Not-implemented simulator APIs: nki.collectives, local_gather, nc_stream_shuffle with mask=255, nc_matmul_mx, quantize_mx. trnblas uses none of these as of NKI 0.3.0.

Use the simulator for correctness + constraint iteration. Use hardware for perf numbers and final sign-off.

Namespace: `nki.*` is canonical¶

NKI 0.3.0 promotes nki.* as the official namespace; the legacy neuronxcc.nki.* shim still works in 2.29 but is deprecated. trnblas imports exclusively from nki.*:

import nki
import nki.isa as nisa
import nki.language as nl

Minimum dependency: nki>=0.3.0 (Neuron SDK 2.29+) — declared in the [neuron] extra of pyproject.toml.

Breaking changes we navigated in NKI 0.3.0¶

All kernels migrated. Recorded here so future kernels start correct:

Area	Before (Beta 2)	After (0.3.0)
Namespace	`neuronxcc.nki.*`	`nki.*`
`nc_matmul` call	`psum[...] += nisa.nc_matmul(a, b)` returns tile	`nisa.nc_matmul(dst=psum, stationary=a, moving=b, accumulate=True)` writes in-place
Args are keyword-only	Positional OK	`stationary` / `moving` / `dst` all required kwargs
PSUM → HBM via nl.store	`c_sbuf = nl.copy(psum, ...); nl.store(hbm, value=c_sbuf)`	`dma_copy` refuses PSUM source. Use `nisa.tensor_copy(src=psum, dst=sbuf_tile)` then `nl.store(hbm, value=sbuf_tile)`
Tensor-tensor `nl.divide(a, b)`	Supported	Dropped.
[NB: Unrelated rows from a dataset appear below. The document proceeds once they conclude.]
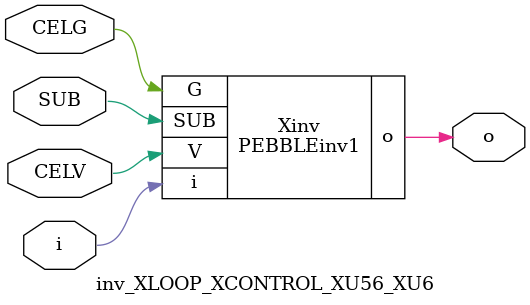
<source format=v>



module PEBBLEinv1 ( o, G, SUB, V, i );

  input V;
  input i;
  input G;
  output o;
  input SUB;
endmodule

//Celera Confidential Do Not Copy inv_XLOOP_XCONTROL_XU56_XU6
//Celera Confidential Symbol Generator
//5V Inverter
module inv_XLOOP_XCONTROL_XU56_XU6 (CELV,CELG,i,o,SUB);
input CELV;
input CELG;
input i;
input SUB;
output o;

//Celera Confidential Do Not Copy inv
PEBBLEinv1 Xinv(
.V (CELV),
.i (i),
.o (o),
.SUB (SUB),
.G (CELG)
);
//,diesize,PEBBLEinv1

//Celera Confidential Do Not Copy Module End
//Celera Schematic Generator
endmodule

</source>
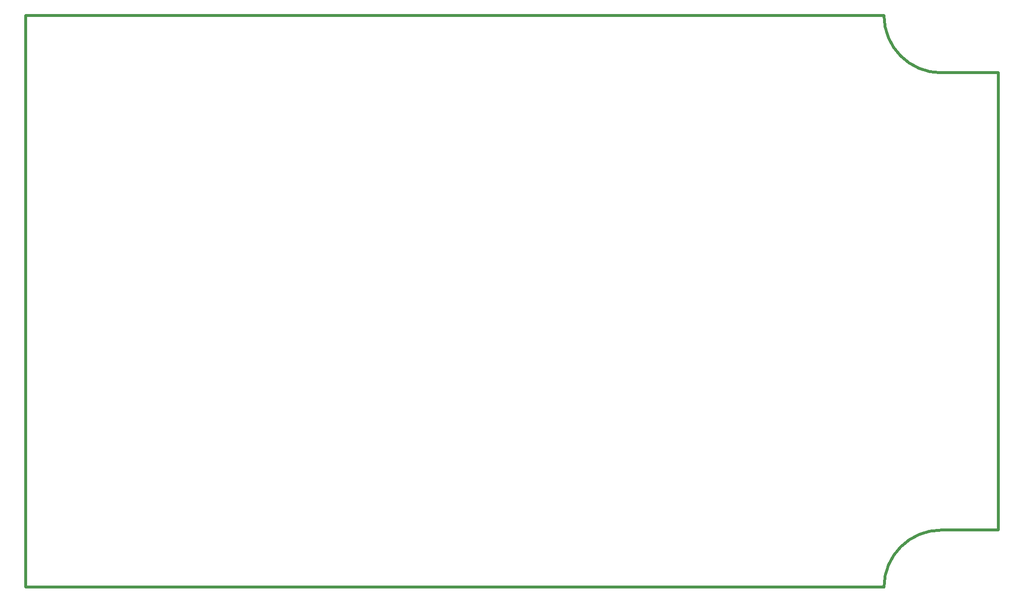
<source format=gbr>
G04 Created with the python gerber_writer 0.4.2.11*
G04 #@! TF.CreationDate,2024-03-25T16:47:57.863251*
G04 #@! TF.FileFunction,Profile,NP*
G04 #@! TF.FilePolarity,Positive*
G04 #@! TF.GenerationSoftware,Karel Tavernier,gerber_writer_example_outline.py,0.3.1*
%MOMM*%
%FSLAX36Y36*%
G75*
G04 #@! TA.AperFunction,Profile*
G04 #@! TAShape,Circle,0.5*
%ADD10C,0.5*%
G04 #@! TD*
%LPD*%
D10*
X0Y0D02*
G01*
X150000000Y0D01*
G02*
X160000000Y10000000I10000000J0D01*
G01*
X170000000Y10000000D01*
X170000000Y90000000D01*
X160000000Y90000000D01*
G02*
X150000000Y100000000I0J10000000D01*
G01*
X0Y100000000D01*
X0Y0D01*
M02*
</source>
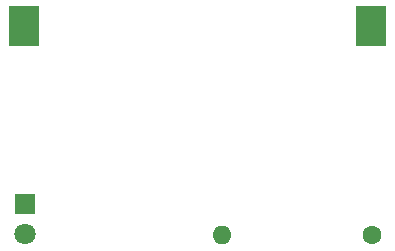
<source format=gbr>
%TF.GenerationSoftware,KiCad,Pcbnew,7.0.7*%
%TF.CreationDate,2023-09-23T00:26:09-07:00*%
%TF.ProjectId,getting-started,67657474-696e-4672-9d73-746172746564,rev?*%
%TF.SameCoordinates,Original*%
%TF.FileFunction,Soldermask,Bot*%
%TF.FilePolarity,Negative*%
%FSLAX46Y46*%
G04 Gerber Fmt 4.6, Leading zero omitted, Abs format (unit mm)*
G04 Created by KiCad (PCBNEW 7.0.7) date 2023-09-23 00:26:09*
%MOMM*%
%LPD*%
G01*
G04 APERTURE LIST*
%ADD10R,1.800000X1.800000*%
%ADD11C,1.800000*%
%ADD12O,1.600000X1.600000*%
%ADD13C,1.600000*%
%ADD14R,2.540000X3.510000*%
G04 APERTURE END LIST*
D10*
%TO.C,D1*%
X125342173Y-120449143D03*
D11*
X125342173Y-122989143D03*
%TD*%
D12*
%TO.C,R1*%
X142000000Y-123000000D03*
D13*
X154700000Y-123000000D03*
%TD*%
D14*
%TO.C,BT1*%
X154665891Y-105355936D03*
X125305891Y-105355936D03*
%TD*%
M02*

</source>
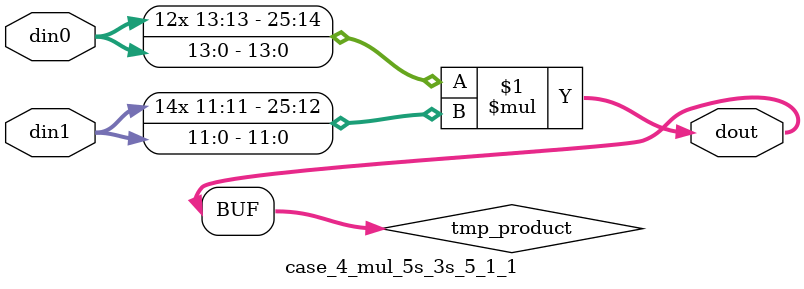
<source format=v>

`timescale 1 ns / 1 ps

 module case_4_mul_5s_3s_5_1_1(din0, din1, dout);
parameter ID = 1;
parameter NUM_STAGE = 0;
parameter din0_WIDTH = 14;
parameter din1_WIDTH = 12;
parameter dout_WIDTH = 26;

input [din0_WIDTH - 1 : 0] din0; 
input [din1_WIDTH - 1 : 0] din1; 
output [dout_WIDTH - 1 : 0] dout;

wire signed [dout_WIDTH - 1 : 0] tmp_product;



























assign tmp_product = $signed(din0) * $signed(din1);








assign dout = tmp_product;





















endmodule

</source>
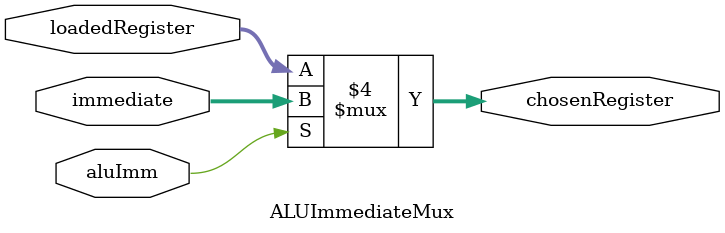
<source format=v>
`timescale 1ns / 1ps


module ALUImmediateMux(
    // Inputs
    input aluImm,
    input [31:0] loadedRegister,
    input [31:0] immediate,
    // Outputs
    output reg [31:0] chosenRegister
    );

    always @(*) begin
        if (aluImm == 1)
            chosenRegister = immediate;
        else
            chosenRegister = loadedRegister;
    end
endmodule

</source>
Use `nl.multiply(a, nl.reciprocal(b))`

See NKI 0.3.0 migration guide for the complete breaking-change list.

Design discipline¶

Kernels in trnblas should exploit Trainium architecture rather than port cuBLAS equivalents. Before designing a new kernel, state which of these features it uses:

Multi-engine pipelining — Tensor + Vector + Scalar + GPSIMD engines run concurrently. Express dataflow so the compiler can schedule them in parallel.
Explicit SBUF hierarchy — 24 MB on-chip, 128 partitions × 192 KB free. Keep operands resident across many ops; avoid HBM round-trips explicitly.
Persistent operands — load once, reuse across many ops.
PSUM accumulator — 32-bit accumulator tile independent of SBUF, sized for systolic-array output. Use the accumulate=True path on nc_matmul to keep results there.
Fused non-matmul reductions — patterns like T * (2T − Tᵀ) / denom .sum() have no cuBLAS equivalent. NKI lets us express them.

If the answer is "this is the NKI version of the cuBLAS call," the framing is wrong — rethink what the kernel should be doing.